Ну и так далее: читателей ждут погружение в блатной мир, где петухи враждуют с курами-заточницами, монологи о схожести космической инфляции с центробанковой, превращение в динозавра, триумфальное возвращение медузоподобной рыбы-литературоведки, и непременная вставная новелла на полсотни страниц, слепленная из Лимонова, Прилепина, Сорокина и черт знает кого еще. А, и вдобавок ко всему Пелевин, кажется, тоже наконец прочитал Янагихару и делится впечатлениями.
Пелевину очень уютно и удобно в придуманном им мире: он постепенно перекидывает в него героев всех своих предыдущих книг, в том числе и ранних, конструируя своеобразную метавселенную. Например, мы узнали, что случилось с Минотавром из «Шлема ужаса» — последствия этих событий существенно влияют на завязку «Крути».
Но этот писатель занимает одну очень важную для современной литературы позицию — он выступает своеобразным пересмешником, мудрым и язвительным шутом в дворце современной русской прозы.
И Пелевин предстает перед нами эдаким литературным Дон Кихотом: за ним интересно наблюдать, его интересно читать, но почему-то всерьез его предупреждения никто не воспринимает. Хотя в своих умозаключениях Виктор Олегович, похоже, еще ни разу не ошибся.
Справедливости ради стоит отметить, что и самоиронии Виктору Олеговичу не занимать. Он посмеялся и над собственной закрытостью («куро-труп, баночник пятого таера, трубку не берет, но сам позвонить может»), и над гипотезами, что за Пелевина пишет искусственный интеллект/литературные негры, и вывел своего альтер эго в довольно провокативном приапическом образе. А также продемонстрировал некоторую литературоведческую рефлексию, побратавшись с Уэльбеком и продемонстрировав знание Янагихары — если не ее текстов, то по меньшей мере имени.
«Куда больше автора «Крути» занимают изменения, произошедшие в воровской иерархии: почти поголовное чипирование и коррекция «токсичной маскулинности» привели к тому, что в уголовной среде сработал закон «инверсного возвышения»: вчерашние авторитеты оказались внизу, а парии заняли их место. Но это не значит, что новая криминальная элита может спать спокойно: кроме других авторитетов «петухам» приходится бояться «кур» — авторитетов женских колоний. <...> При чтении этих занимающих немалую часть «Крути» фрагментов возникает ощущение, что Пелевину наконец-то становится снова интересно писать. Воровской тезаурус уже не раз был им приставлен к делу, прелести мезозоя смотрятся как-то немного вымученно, изгнание духа предстает в «Крути» делом хотя и опасным, но довольно-таки рутинным. А вот возможность опять передать привет новому поколению и милым дамам — да, это по-прежнему трогает ожесточившееся с годами писательское сердце.

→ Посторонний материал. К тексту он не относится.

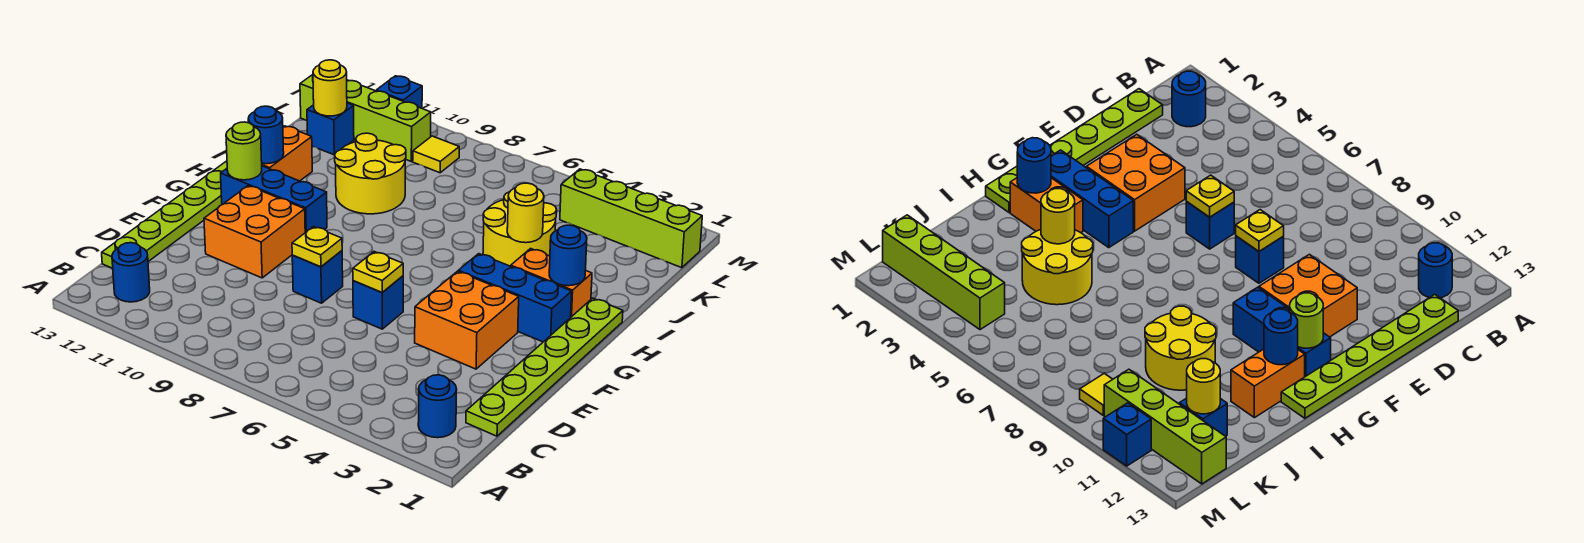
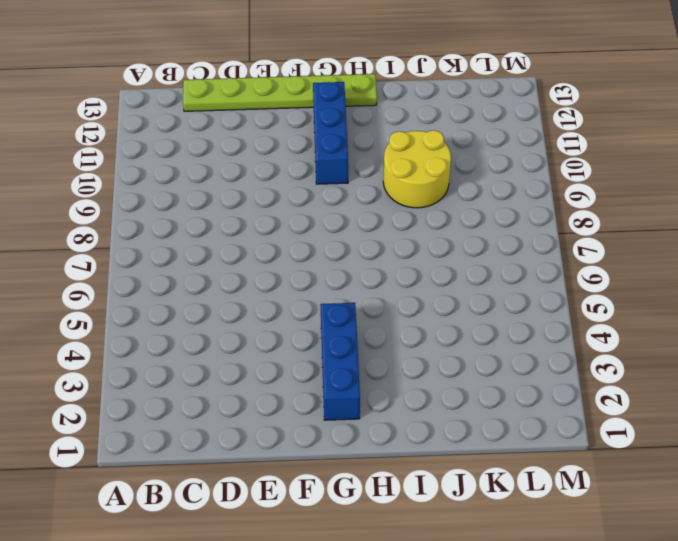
none -> blue 1x1 round brick [418,375,457,438]
none -> blue 1x1 round brick [112,243,150,302]
none -> lime 1x6 plate [466,298,623,436]

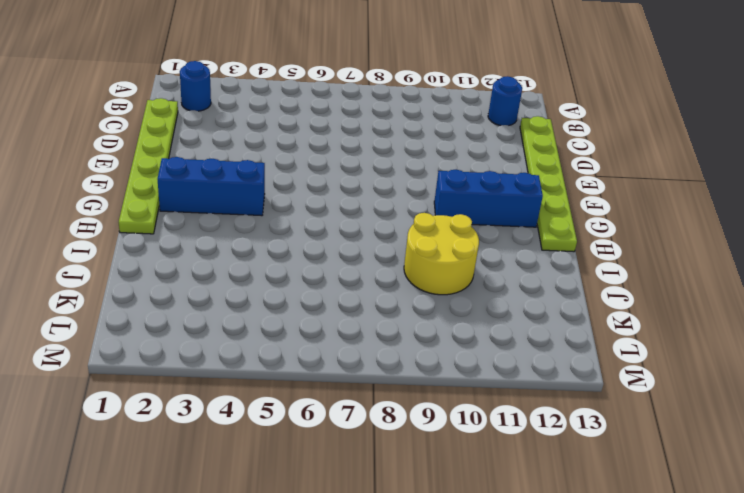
none -> orange 2x2 brick [415,271,519,369]
none -> blue 1x1 brick [353,276,403,329]
none -> blue 1x1 brick [292,251,343,303]

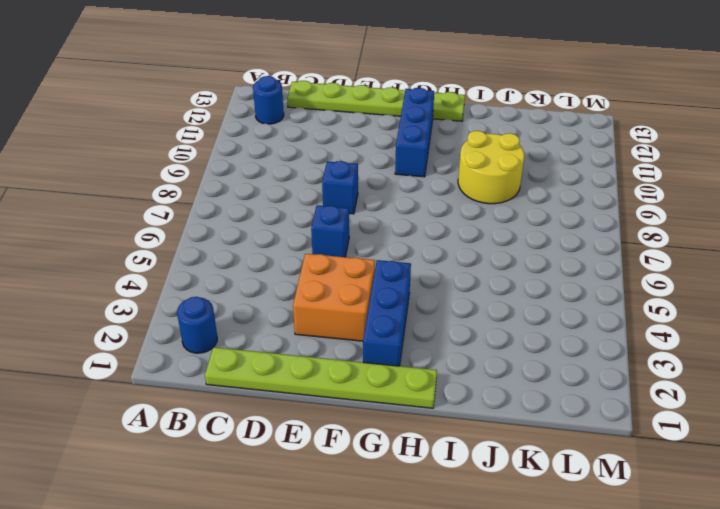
none -> orange 2x2 brick [204,186,305,278]
none -> orange 1x2 brick [511,249,592,317]
none -> orange 1x2 brick [262,126,312,181]

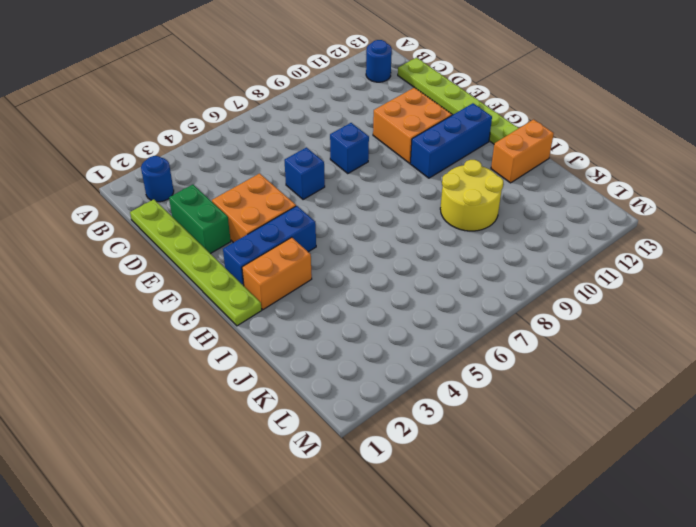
green 1x2 brick [169,185,231,254] -> none
orange 1x2 brick [491,119,554,183] -> orange 1x2 brick turned to [262,126,312,181]
none -> yellow 2x2 round brick [483,192,557,266]
none -> blue 1x1 brick [307,103,354,155]
none -> lime 1x4 brick [560,169,702,268]

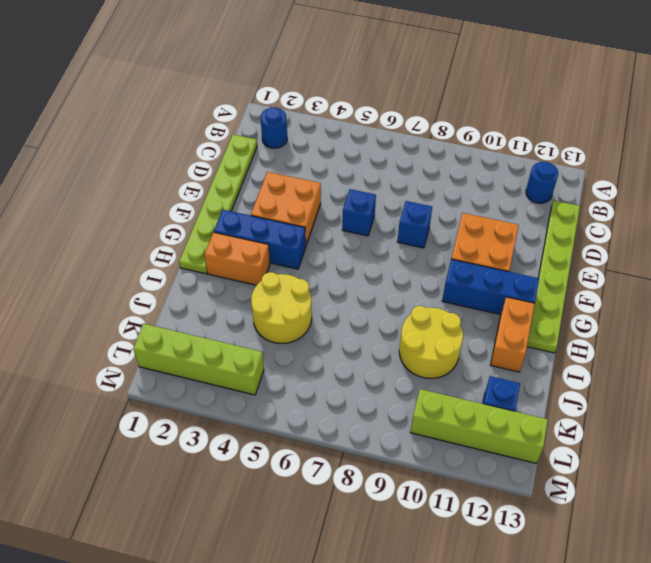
none -> yellow 1x1 tile [413,136,459,173]
none -> blue 1x1 brick [376,76,422,108]
none -> yellow 1x1 plate [353,252,403,292]

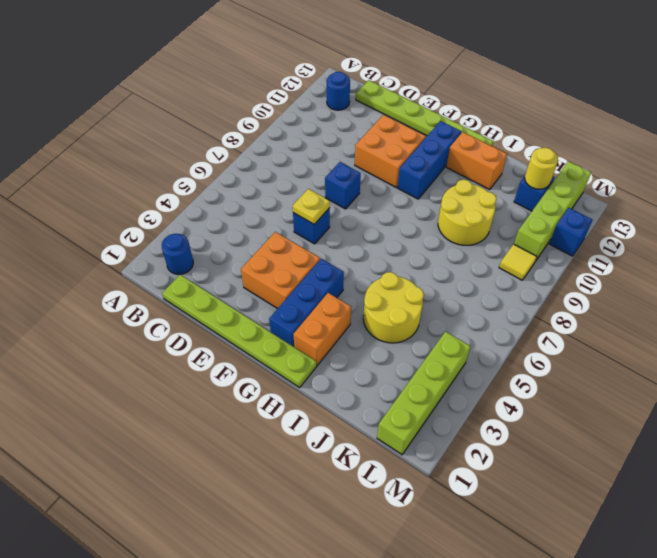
none -> yellow 1x1 plate [292,227,342,267]
none -> lime 1x1 round brick [226,122,262,180]
none -> blue 1x1 round brick [549,225,587,286]

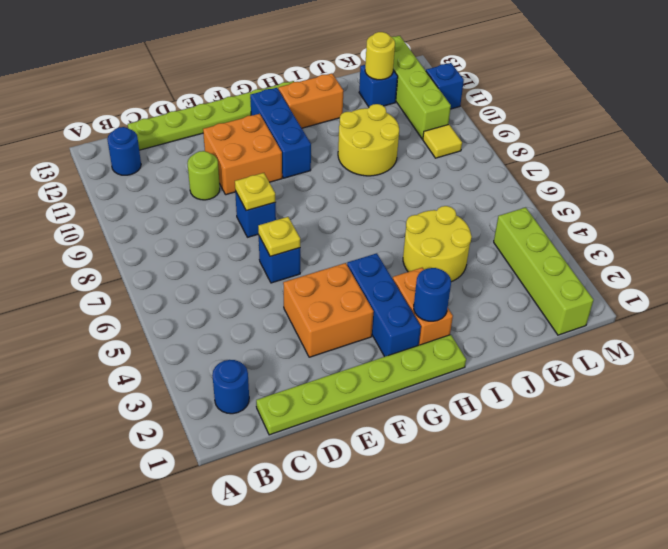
lime 1x1 round brick [187,151,220,200] -> lime 1x1 round brick moved to [226,122,262,180]
none -> blue 1x1 round brick [248,106,284,164]
none -> yellow 1x1 round brick [507,183,544,243]

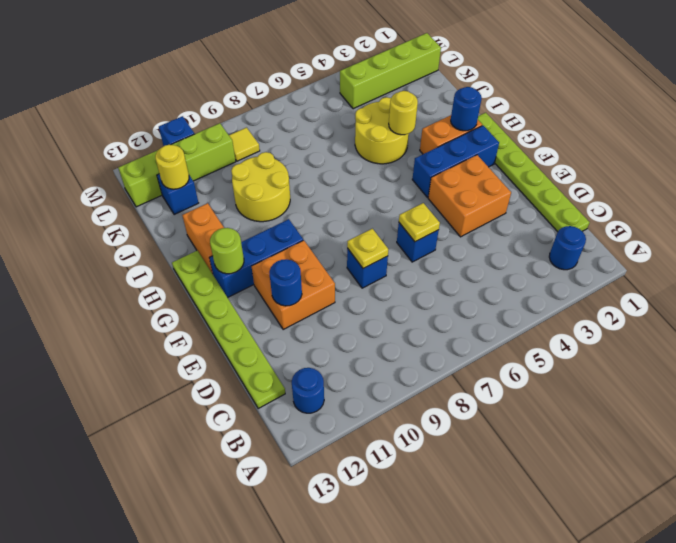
blue 1x1 round brick [269,259,302,306] -> blue 1x1 round brick moved to [248,106,284,164]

Нельзя не отметить и любопытное. Шаг за шагом Пелевин движется к боевой фантастике, явно вдохновляясь популярными нынче компьютерными играми: как и в «Путешествии в Элевсин» и «КГБТ+», в «Крути» немало места отводится сражениям, смене ракурсов и героев, прыжкам из одного времени в другое.
Писатель пробует создать книжный экшен и жанровую поделку, но знание мировой литературы нависает над ним дамокловым мечом. Только он наращивает динамику и подключается к новому герою (и читателю), как сам же прибивает его каким-нибудь Проппом или Батаем. Или андалузской девой, как реверансом любимому сюрреализму, Луису Бунюэлю и Сальвадору Дали.
Удивительный роман. Читаешь — ну какая чушь, совсем дед поехал. Спустя три дня бесконечного поиска дополнительных бессмысленных смыслов думаешь — ну как же глубоко!